Pre-trained advice concreteness features
Description
For internal use only. This dataset demonstrates the ngram features that are used for the pre-trained models.
Usage
diceNGrams
Format
A (truncated) matrix of ngram feature counts for alignment to the pre-trained glmnet models.
Source
Yeomans et al., (2024). A Natural Language Processing Model for Conflict Expression in Conversation
DICE Features
Description
Extracts feature sets to match pre-trained models
Usage
featureSet(text, parser = c("none", "spacy"), num_mc_cores = 1)
Arguments
text |
character A vector of texts, each of which will be tallied for politeness features. |
parser |
character Name of dependency parser to use (see details). Without a dependency parser, the politeness features are excluded from the model. |
num_mc_cores |
integer Number of cores for parallelization. Default is 1, but we encourage users to try parallel::detectCores() if possible. |
Details
The politeness features depend on part-of-speech tagged sentences (e.g. "bare commands" are a particular verb class). To include these features in the analysis, a POS tagger must be initialized beforehand - we currently support SpaCy which must be installed separately in Python (see example for implementation).
Value
a data.frame of features, matching the pre-trained model set
Purchase offers for phone
Description
A dataset containing the purchase offer message and a label indicating if the writer was assigned to be warm (1) or tough (0)
Usage
phone_offers
Format
A data frame with 355 rows and 2 variables:
- message
character of purchase offer message
- condition
binary label indicating if message is warm or tough
Source
Jeong, M., Minson, J., Yeomans, M. & Gino, F. (2019).
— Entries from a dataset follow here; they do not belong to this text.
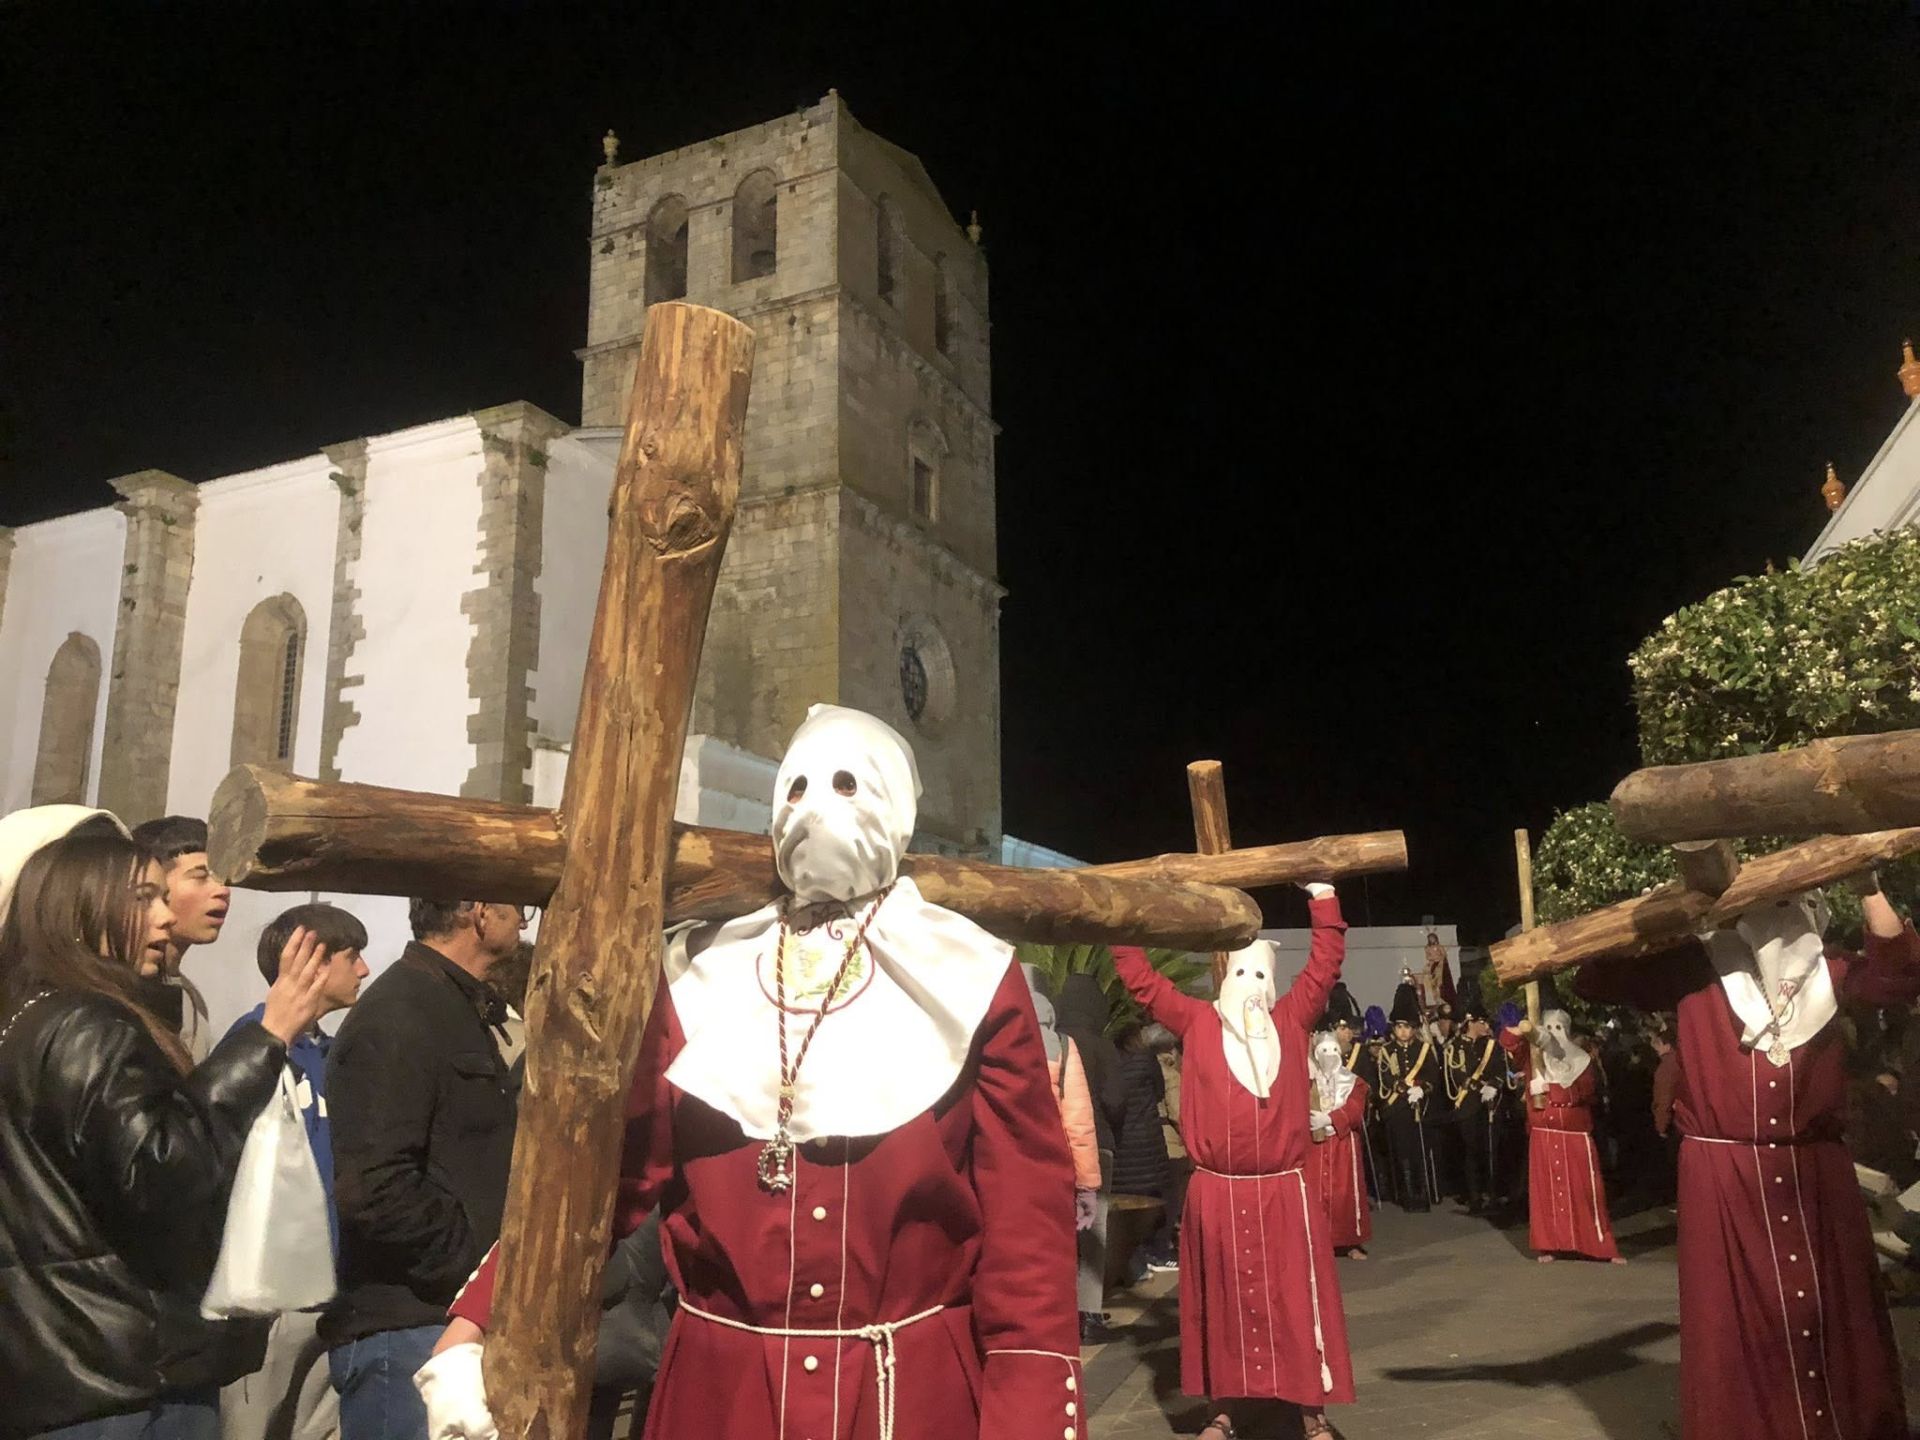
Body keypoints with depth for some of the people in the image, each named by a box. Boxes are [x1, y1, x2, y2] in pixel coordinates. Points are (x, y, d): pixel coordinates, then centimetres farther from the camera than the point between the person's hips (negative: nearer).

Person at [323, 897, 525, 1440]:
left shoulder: (459, 1009, 15)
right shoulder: (397, 1019, -17)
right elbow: (374, 1191, -25)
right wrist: (486, 1257, -18)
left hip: (456, 1314, 9)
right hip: (405, 1330, -9)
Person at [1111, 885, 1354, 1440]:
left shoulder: (1291, 1021, 6)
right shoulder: (1198, 1023, 4)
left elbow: (1326, 962, 7)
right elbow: (1139, 977, 4)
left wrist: (1323, 894, 3)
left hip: (1283, 1191, 0)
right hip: (1216, 1192, 0)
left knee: (1295, 1301, 7)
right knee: (1223, 1304, 10)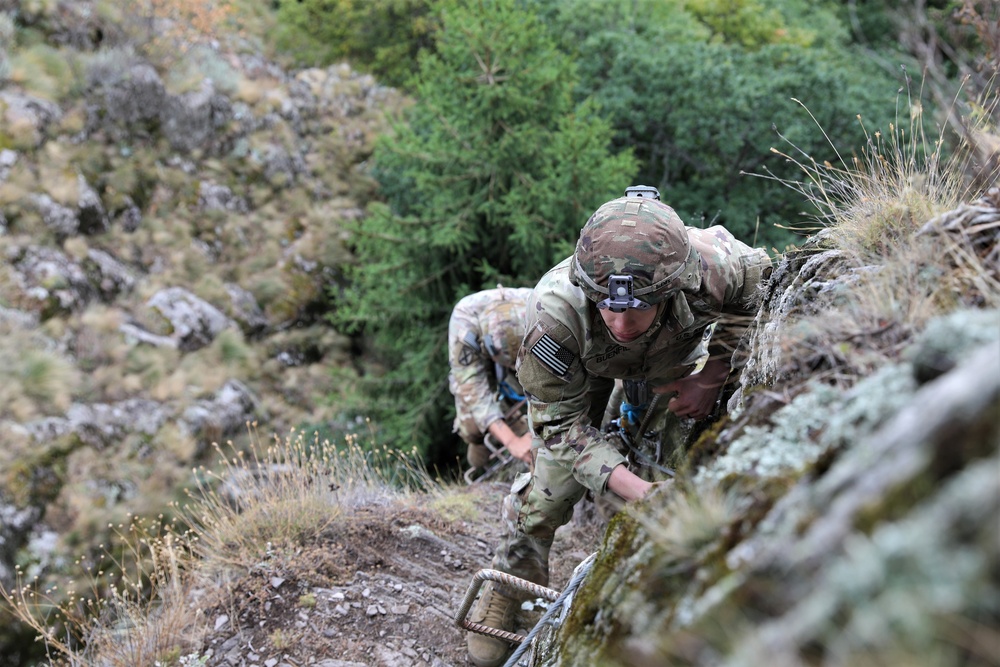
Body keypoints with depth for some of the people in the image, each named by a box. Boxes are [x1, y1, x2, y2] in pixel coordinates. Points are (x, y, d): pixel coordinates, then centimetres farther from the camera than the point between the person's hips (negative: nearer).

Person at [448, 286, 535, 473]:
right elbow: (472, 388, -39)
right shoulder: (465, 318, -42)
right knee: (472, 426, -18)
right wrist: (512, 442, -47)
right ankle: (481, 441, 16)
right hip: (474, 358, -1)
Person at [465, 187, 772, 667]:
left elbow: (759, 291, -17)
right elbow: (563, 424, -32)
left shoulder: (717, 266, -44)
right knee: (552, 484, -4)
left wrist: (711, 378, -25)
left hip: (670, 357, 2)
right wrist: (632, 488, -47)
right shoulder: (554, 313, -47)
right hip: (581, 367, -2)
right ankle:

"Communicating Warmth in Distributed Negotiations is Surprisingly Ineffective."
Study 1. https://osf.io/t7sd6/
Polynomial pre-trained fit
Description
This calculates the polynomial projection of the simple features used during model training
Usage
polymodel
Format
A pre-trained polynomial equation
UK to US Conversion dictionary
Description
For internal use only. This dataset contains a quanteda dictionary for converting UK words to US words. The models in this package were all trained on US English.
Usage
uk2us
Format
A quanteda dictionary with named entries. Names are the US version, and entries are the UK version.
Source
Borrowed from the quanteda.dictionaries package on github (from user kbenoit)
UK to US conversion
Description
background function to load.
Usage
usWords(text)
Arguments
text |
character Vector of strings to convert to US spelling. |
Value
character Vector of Americanized strings.